§ RECORD EXCERPTS:
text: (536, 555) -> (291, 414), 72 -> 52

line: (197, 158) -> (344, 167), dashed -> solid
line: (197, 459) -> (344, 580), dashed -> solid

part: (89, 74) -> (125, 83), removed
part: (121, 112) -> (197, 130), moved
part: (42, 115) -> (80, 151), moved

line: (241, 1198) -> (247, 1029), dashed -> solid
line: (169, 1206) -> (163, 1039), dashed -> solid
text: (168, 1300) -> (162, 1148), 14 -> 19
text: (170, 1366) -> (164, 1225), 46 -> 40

---

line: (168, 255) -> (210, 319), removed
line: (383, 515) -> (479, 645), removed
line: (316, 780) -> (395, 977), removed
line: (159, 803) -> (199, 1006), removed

§ WORK REQUEST: Which lines above run from the one containing "part: (89, 74) -> (125, 83), removed" to the one containing "line: (169, 1206)"? Give them again exactly, both ends included.

§ WRITTEN SOLUTION:
part: (89, 74) -> (125, 83), removed
part: (121, 112) -> (197, 130), moved
part: (42, 115) -> (80, 151), moved

line: (241, 1198) -> (247, 1029), dashed -> solid
line: (169, 1206) -> (163, 1039), dashed -> solid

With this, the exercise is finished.